This isn’t the first usability critique of Apple from Don Norman, but now it’s Tog helping out.
Which is significant, since Bruce Tognazzini founded the Apple Human Interface Group as Apple employee #66. Norman was User Experience Architect and VP of the Advanced Technology Group.
The gist of the article is that Apple is backsliding, where design is back to making pretty things rather than making things usable.
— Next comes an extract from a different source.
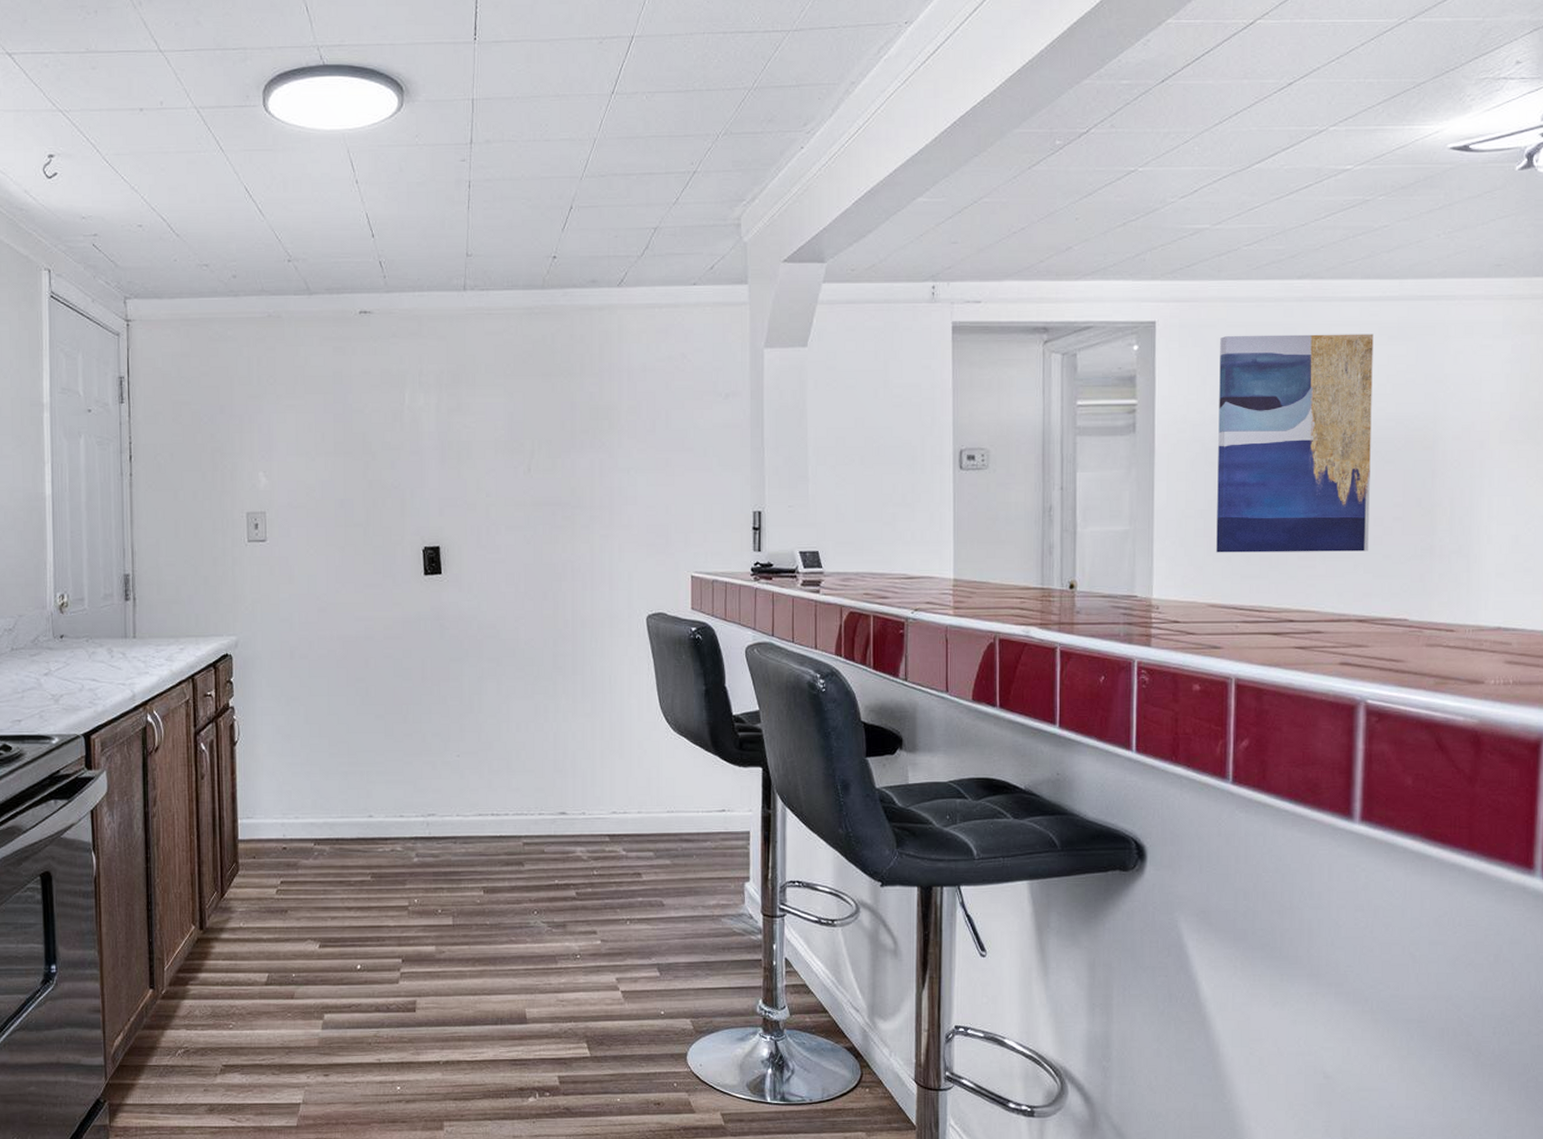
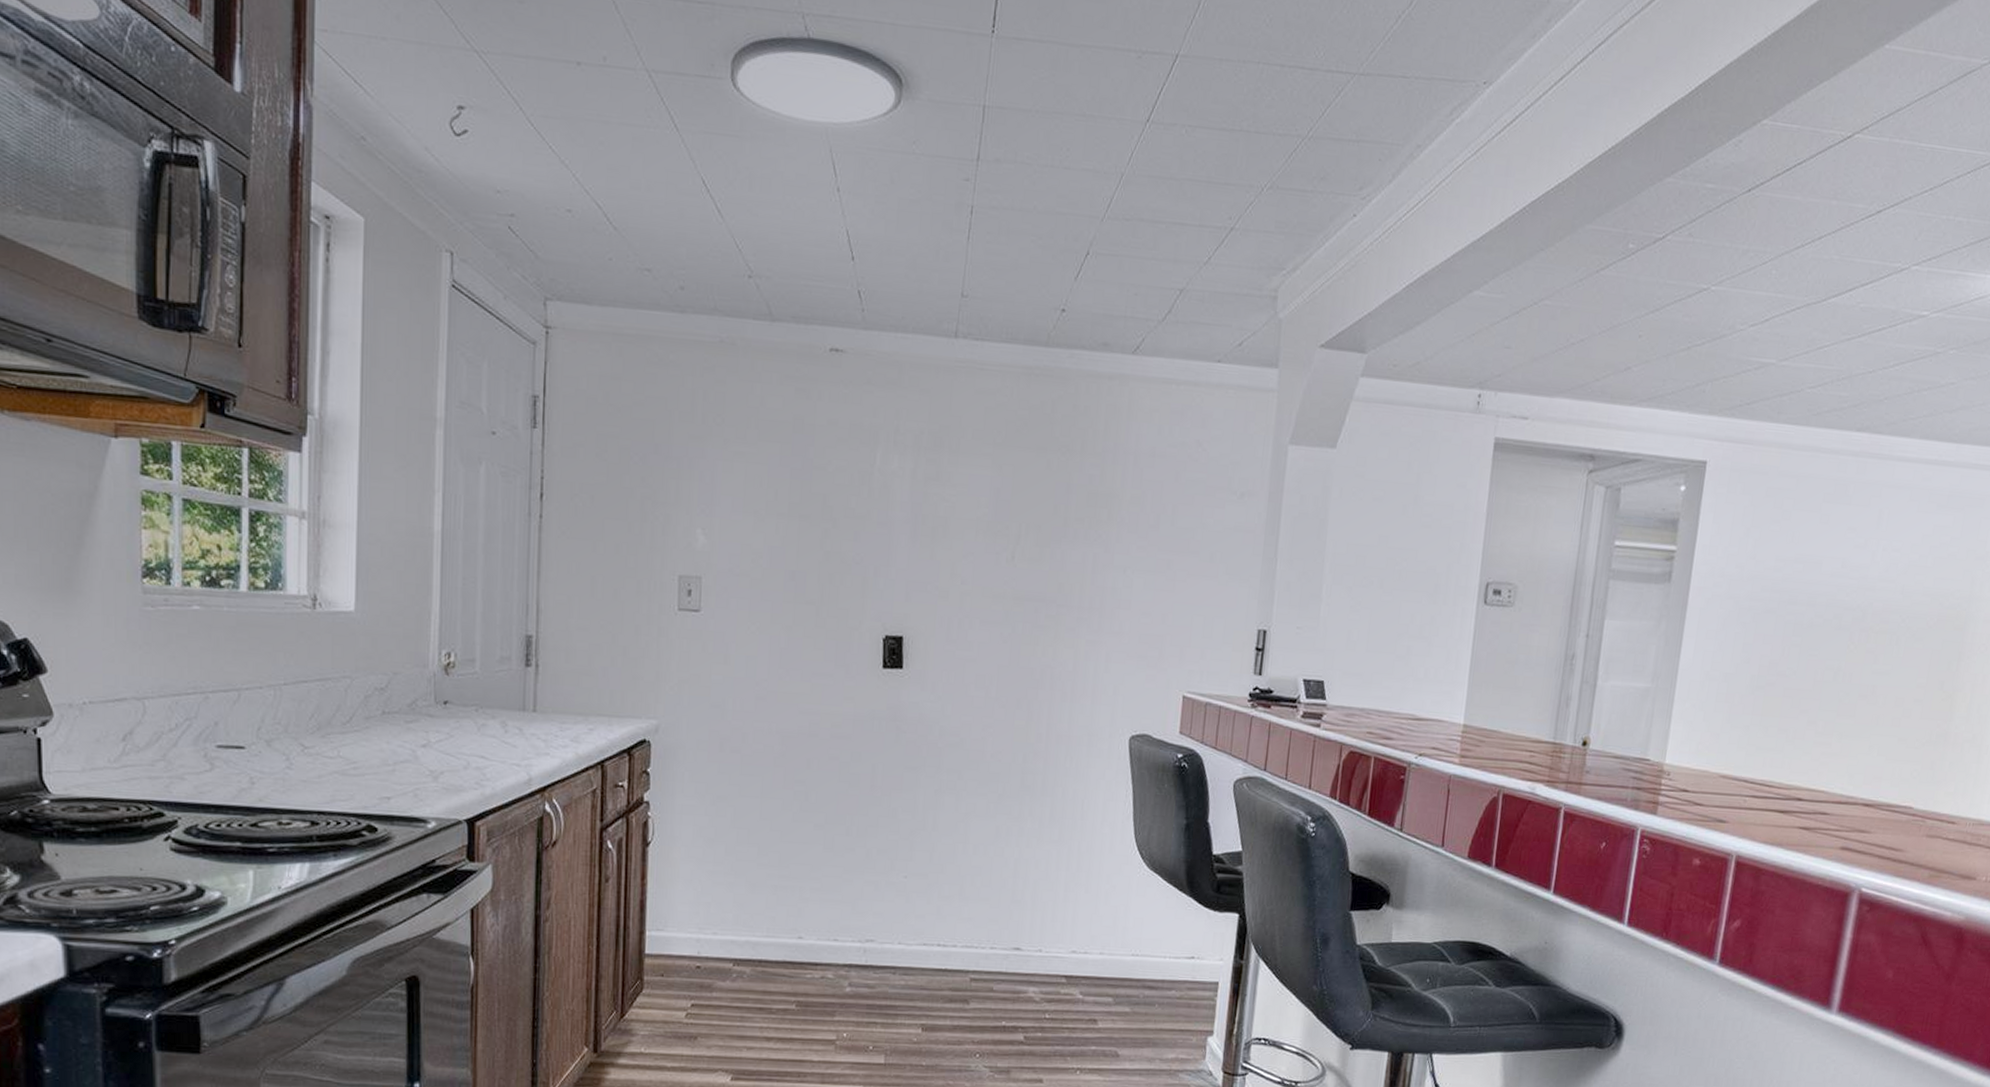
wall art: present [1216,334,1374,553] -> none [1735,485,1924,733]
This goes back to the lecture I never wrote past the title ‘The Death of Affordances’ — although Norman, after popularizing the term affordance (with examples such as the push door with a pull handle) now calls signifiers. For the sake of either minimalism or beautification, buttons and scrollbars are gone with the idea that people will just figure it out. Which was the mantra 25 years ago when UX was coming on the scene to fix that.
Some choice quotes:
Good design should be attractive, pleasurable, and wonderful to use. But the wonderfulness of use requires that the device be understandable and forgiving. It must follow the basic psychological principles that give rise to a feeling of understanding, of control, of pleasure. These include discoverability, feedback, proper mapping, appropriate use of constraints, and, of course, the power to undo one’s operations. These are all principles we teach elementary students of interaction design. If Apple were taking the class, it would fail.
And:
Worse, other companies have followed in Apple’s path, equating design with appearance while forgetting the fundamental principles of good design. As a result, programmers rush to code without understanding the people who will use the products. Designers focus entirely on making it all look pretty. And executives get rid of user experience teams who want to help design the products properly and ensure the products are made usable during the design phase, not after manufacturing, coding, and release, when it is too late. These uninformed company executives assume all this up-front design research, prototyping, and testing clearly must slow down the development process. Nope. When done properly, it speeds things up by catching problems early, before coding even begins.
There’s a lot more; it’s not just click bait. It’s kind of a Usability 101, even mapping how Apple’s guidelines have removed certain UX principles (e.g. discoverability) over the years.